JOB: Can you format all the lines below as a Markdown table with the columns No. and Line, numbering each row and skipping blank lines and the pictures?

····················

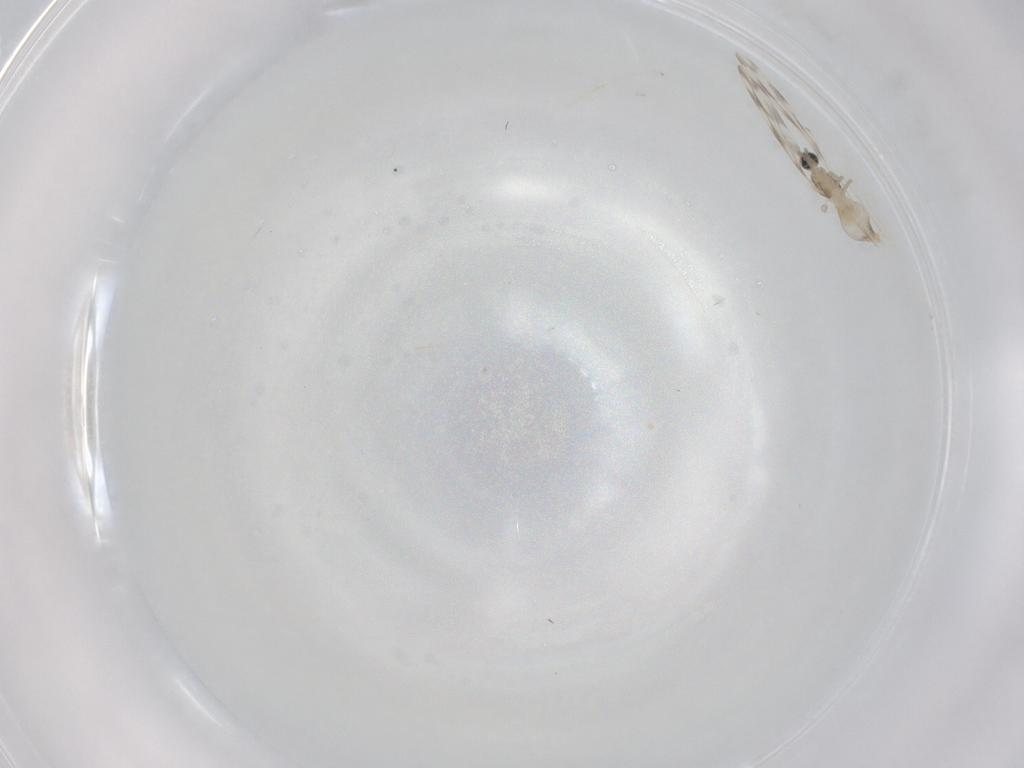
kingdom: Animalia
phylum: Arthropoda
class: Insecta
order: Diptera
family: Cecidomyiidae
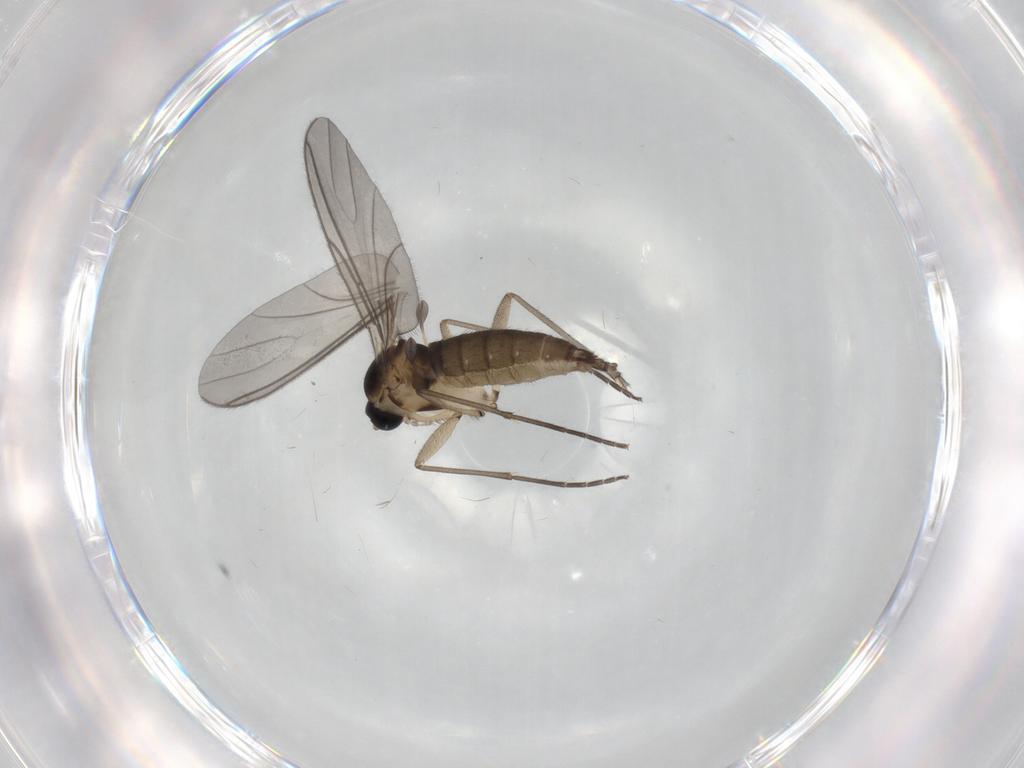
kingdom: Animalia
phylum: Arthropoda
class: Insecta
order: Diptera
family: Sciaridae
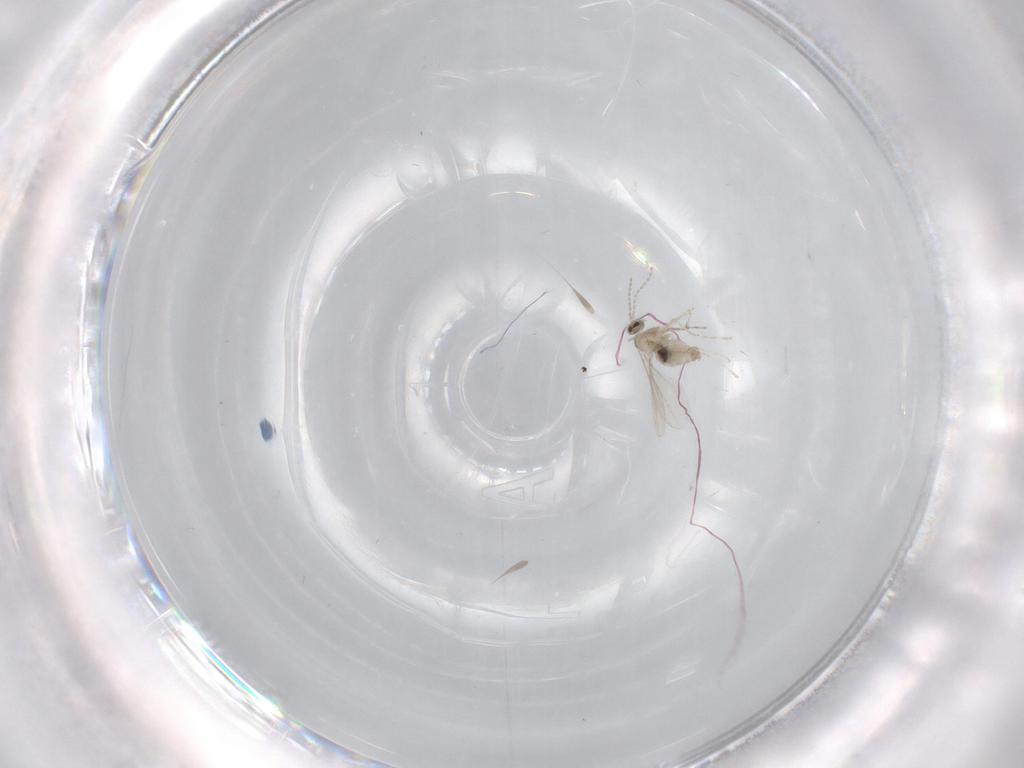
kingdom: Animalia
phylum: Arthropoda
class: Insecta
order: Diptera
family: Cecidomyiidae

····················

EXERCISE OUTPUT:
| No. | Line |
|---|---|
| 1 | kingdom: Animalia |
| 2 | phylum: Arthropoda |
| 3 | class: Insecta |
| 4 | order: Diptera |
| 5 | family: Cecidomyiidae |
| 6 | kingdom: Animalia |
| 7 | phylum: Arthropoda |
| 8 | class: Insecta |
| 9 | order: Diptera |
| 10 | family: Sciaridae |
| 11 | kingdom: Animalia |
| 12 | phylum: Arthropoda |
| 13 | class: Insecta |
| 14 | order: Diptera |
| 15 | family: Cecidomyiidae |